Post by Anastasia Sares

The takeaway

Astrocytes are non-neuronal brain cells that react to brain injuries like trauma or stroke. Reactive astrocytes are a source of neural stem cells, which may encourage tissue regeneration at injury sites, including the birth of new neurons (also known as neurogenesis).

What's the science?

The brain is filled with many different cell types, and our understanding of non-neuronal cells lags far behind our understanding of neurons. One such non-neuronal cell type is the astrocyte, which has a multitude of roles in the healthy and injured brain. One of its many jobs is to maintain the blood-brain barrier: a seal around the brain’s blood vessels that keeps out blood cells and other unwanted substances. In mice, it has been shown that when the blood-brain barrier is disrupted by an injury, astrocytes multiply and acquire neural stem cell properties (stem cells can generate other cells of different types and are key to tissue regeneration). This astrocyte activity serves to restrain inflammation and tissue scarring at the site of brain injury.

This week in Nature Medicine, Sirko and colleagues showed that reactive astrocytes in the human brain can act in the same restorative way as in mice, multiplying and exhibiting neural stem cell properties. This happens specifically when there is blood leaking into the brain. 

How did they do it?

The authors obtained samples of human brain tissue and cerebrospinal fluid (the fluid that surrounds and bathes the brain and spinal cord) from patients undergoing surgery. The reasons for surgery varied, so they had cases with and without ruptured blood vessels in the brain. Based on previous research, the authors guessed that astrocytes would behave differently as they got closer to an injury, but only for the cases where there was blood vessel leakage.

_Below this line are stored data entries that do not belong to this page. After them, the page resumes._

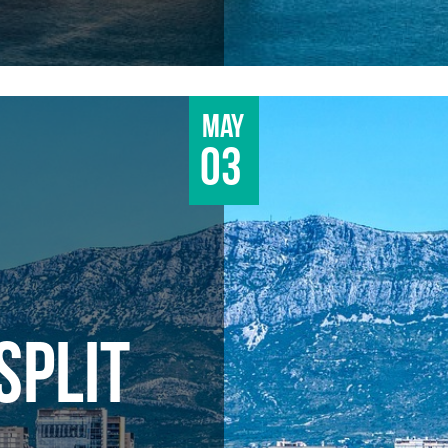
May
03
SPLIT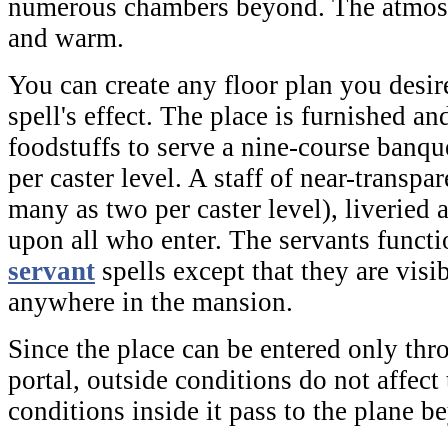
numerous chambers beyond. The atmosph
and warm.
You can create any floor plan you desire
spell's effect. The place is furnished an
foodstuffs to serve a nine-course banqu
per caster level. A staff of near-transpar
many as two per caster level), liveried 
upon all who enter. The servants funct
servant
spells except that they are visi
anywhere in the mansion.
Since the place can be entered only thro
portal, outside conditions do not affect
conditions inside it pass to the plane b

They sliced the sample tissue into pieces, with each slice being a different distance from the injury core. By bathing the slices in solutions with molecules that would stick to specific proteins and glow under the microscope, they could tag astrocytes to see where they were located and how they reacted to the brain injury. They also kept the brain cells alive in a culture: a container with a mixture of the different chemicals that mimic the right conditions for cells to multiply. They let the cell culture develop for 14 days and then looked for structures called neurospheres, which are blobs generated from single neural stem cells that are self-sustaining while also generating neurons, astrocytes, and other neural cells (click here for a visual). They looked at how the neurospheres developed on their own, and also what would happen if cerebrospinal fluid from a patient with a different type of brain injury was added to the culture.

What did they find?

When the blood-brain barrier was disrupted, astrocytes reacted by multiplying at the site of the injury. These astrocytes also produced a protein called Galectin-3. Related proteins could also be found floating in the cerebrospinal fluid, and there was a significant increase in neurospheres in the cultured tissue from those same patients. In tissue samples from cases with no blood vessel ruptures, there were hardly any neurospheres. However, if the cerebrospinal fluid with Galectin-3 related proteins was added, it induced the formation of neurospheres, regardless of the type of injury.

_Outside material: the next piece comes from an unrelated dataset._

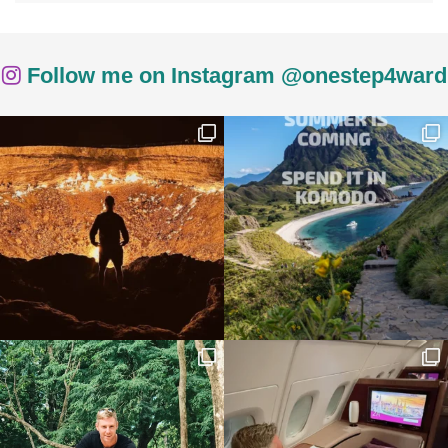
Follow me on Instagram @onestep4ward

What does all of this suggest? It seems like astrocytes can produce proteins in response to bleeding that eventually allow them to become neural stem cells, which may then stimulate the formation of new brain tissue.

What's the impact?

This research helps us to understand the regenerative mechanisms at injury sites in the human brain, which could be harnessed for medical applications. Another highly relevant discovery of this research is that, in conditions where the brain’s blood vessels are compromised, there will be specific changes in the protein signature of cerebrospinal fluid, which could allow clinicians to determine the nature and progression of brain injuries.